- **Records for the task**
------------------------------------

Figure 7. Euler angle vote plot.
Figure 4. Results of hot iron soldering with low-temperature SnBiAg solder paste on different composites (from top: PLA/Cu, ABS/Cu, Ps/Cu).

------------------------------------

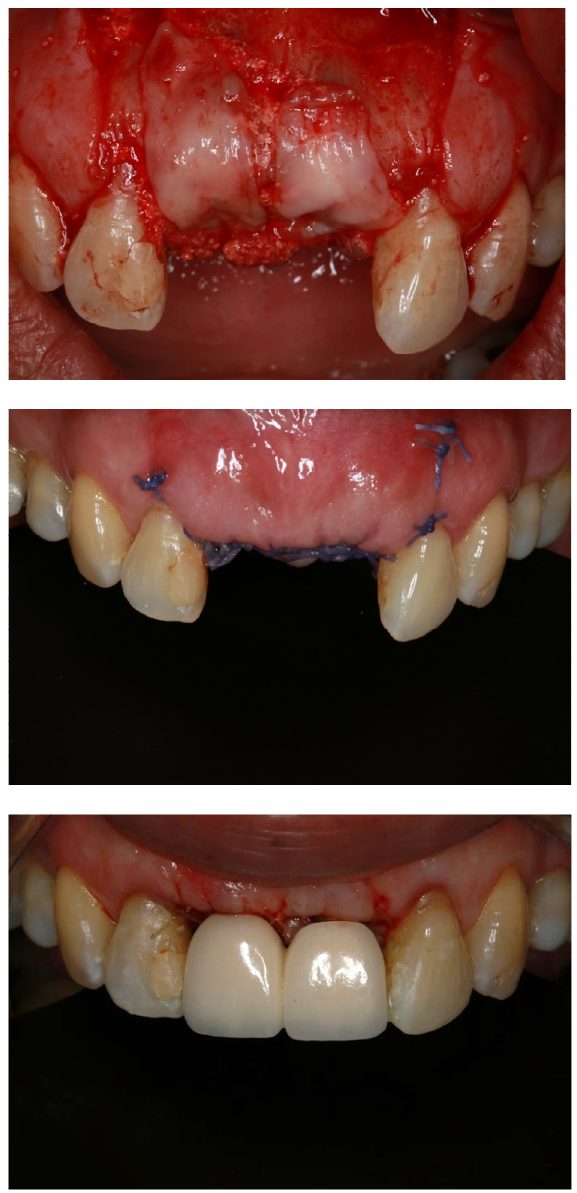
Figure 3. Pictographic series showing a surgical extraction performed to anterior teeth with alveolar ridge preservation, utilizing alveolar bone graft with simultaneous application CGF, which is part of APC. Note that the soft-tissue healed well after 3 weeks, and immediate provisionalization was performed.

------------------------------------

- **The task**
Which lines above include the string "with"? Show them.

- **Output of the exercise**
Figure 4. Results of hot iron soldering with low-temperature SnBiAg solder paste on different composites (from top: PLA/Cu, ABS/Cu, Ps/Cu).
Figure 3. Pictographic series showing a surgical extraction performed to anterior teeth with alveolar ridge preservation, utilizing alveolar bone graft with simultaneous application CGF, which is part of APC. Note that the soft-tissue healed well after 3 weeks, and immediate provisionalization was performed.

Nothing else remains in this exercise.